Glencoe 1/144th Martin M-130 China Clipper

June 10, 2014 · in Aviation · · 10 · 3.4K

The Clippers were first flown in 1935. In 1936 the made the first ever commercial double crossing of the Pacific Ocean. Trans-Pacific flights spanned 5 days and 60 hours of actual flying. By 1940, two of these aircraft had accumulated 12,718,200 passenger miles. In 1942, two aircraft were impressed into the US Navy as transports.
The Hawaii Clipper was lost in 1938 (cause unknown), the Phillipine Clipper, in 1943 (crash into mountain), and the China Clipper, in 1945 (hit object while landing/crashed).

The ancient model has held up well over the years, and is still available. It is very basic, consisting of 6 steps, and 1 step for it's base. There are decals for 3 schemes, including a U.S.Navy camoflage scheme, and all 3 Clippers. To be on the safe side, it's best to clear coat them, as mine cracked, and I ended up painting the orange on the wing top. It was a quick build, of a famous, history making aircraft.

Reader reactions:
7  Awesome

4 additional images. Click to enlarge.

10 responses

  1. Sweet! I always wondered how this kit built up, looks fantastic!

  2. I can see you really enjoyed building this and making the most of a "basic" kit.

  3. I like your subject matter here. The early days of Pan Am have always interested me. I've read a biography on Juan Trippe & like a lot of successful men he was rather ruthless to say the least.
    Very nice presentation. Did the base come in the kit?

    • I'm glad you all enjoyed it, Yes, Al, the base comes with the kit. Craig/Simon, it's about 9 in. long, with about a 12 in. wing span. It fits right in with my odd scale Revell Mariner, Tradewind and Seamaster. Dwarfs the 1/144th P-3. It could carry 24 passengers, but usually carried 12 on overseas flights, so it was of good size.

  4. said on June 11, 2014

    Alright!
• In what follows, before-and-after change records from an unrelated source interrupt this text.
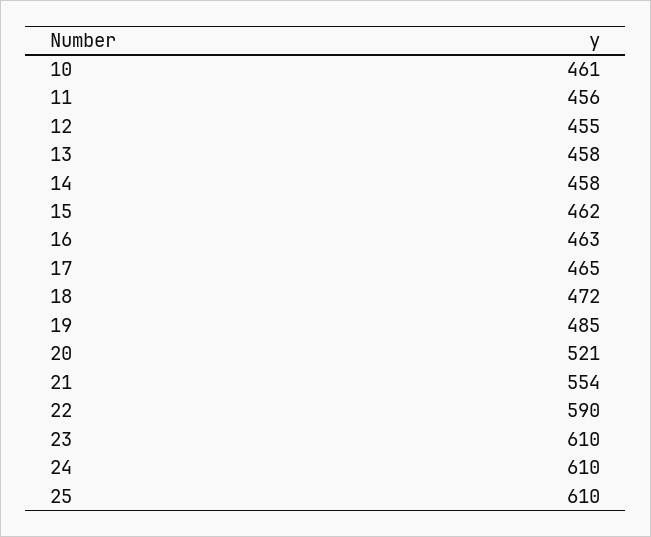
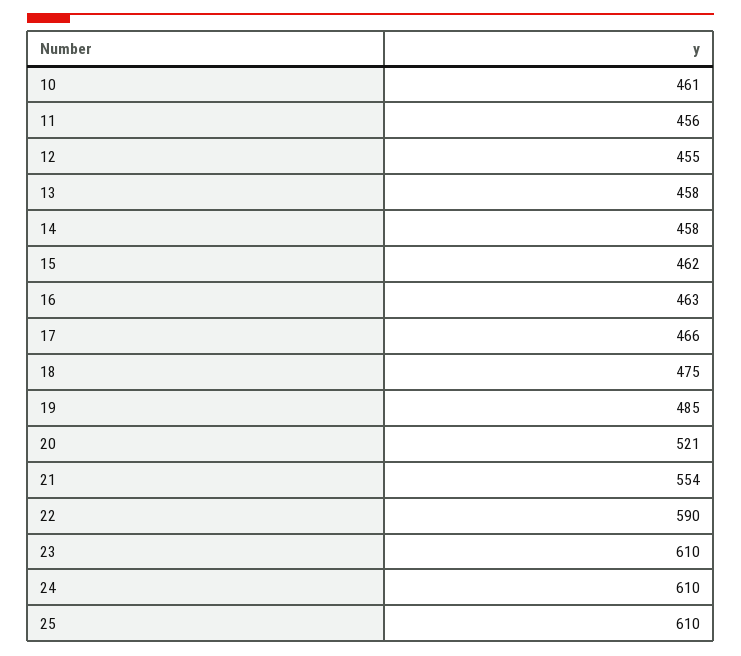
  {
    "10": 461,
    "11": 456,
    "12": 455,
    "13": 458,
    "14": 458,
    "15": 462,
    "16": 463,
-   "17": 465,
+   "17": 466,
-   "18": 472,
+   "18": 475,
    "19": 485,
    "20": 521,
    "21": 554,
    "22": 590,
    "23": 610,
    "24": 610,
    "25": 610
  }

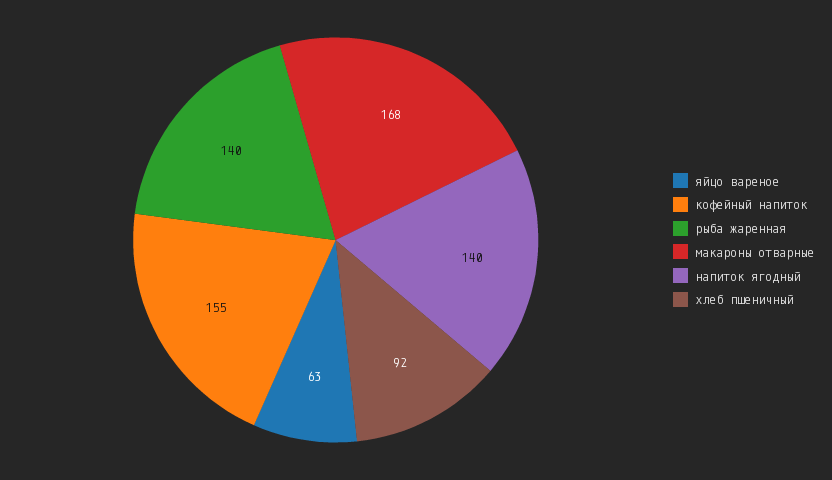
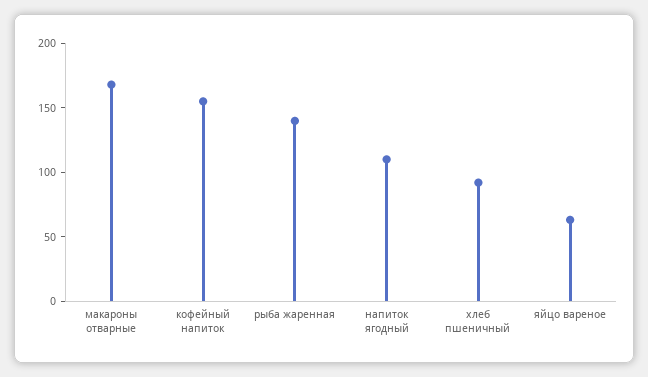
  {
    "яйцо вареное": 63,
    "кофейный напиток": 155,
    "рыба жаренная": 140,
    "макароны отварные": 168,
-   "напиток ягодный": 140,
+   "напиток ягодный": 110,
    "хлеб пшеничный": 92
  }

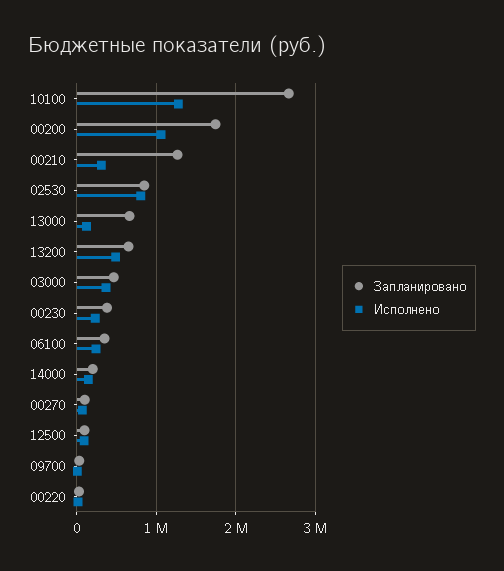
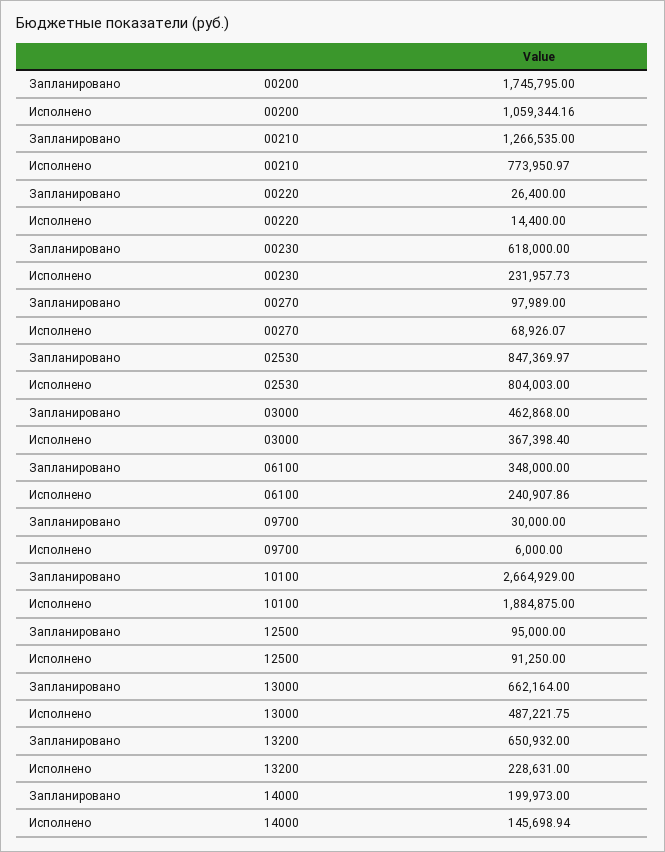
  {
    "Запланировано": {
      "10100": 2664929,
      "00200": 1745795,
      "00210": 1266535,
      "02530": 847369.97,
      "13000": 662164,
      "13200": 650932,
      "03000": 462868,
-     "00230": 400000,
+     "00230": 618000,
      "06100": 348000,
      "14000": 199973,
      "00270": 97989,
      "12500": 95000,
      "09700": 30000,
      "00220": 26400
    },
    "Исполнено": {
-     "10100": 1300000,
+     "10100": 1884875,
      "00200": 1059344.16,
-     "00210": 300000,
+     "00210": 773950.97,
      "02530": 804003,
-     "13000": 100000,
+     "13000": 487221.75,
-     "13200": 500000,
+     "13200": 228631,
      "03000": 367398.4,
      "00230": 231957.73,
      "06100": 240907.86,
      "14000": 145698.94,
      "00270": 68926.07,
      "12500": 91250,
      "09700": 6000,
      "00220": 14400
    }
  }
I really like these big ol flying boats! That's one fantastic job you did on that, too!
    Sigh, ... oh for one in 48th scale! The Boeing one, too!


  5. Without anything for reference in the photo, it's hard to tell just how big it is. What's the kit's wingspan, Joe?

  6. Nice Joe, as Craig said, a little something would of given it a size perspective,
    Still a nice build Joe as ever.
    Well done mate.

  7. I built this when it was offered by Strombecker in the 1950's, it's an old kit for sure! Nice job, Joe, clean build.

  8. great to see that build;...i know it was a fight

  9. Joe,
    I love it. I think the old Pan Am boats are beautiful to look at. For a very old and very basic kit you did a masterful job.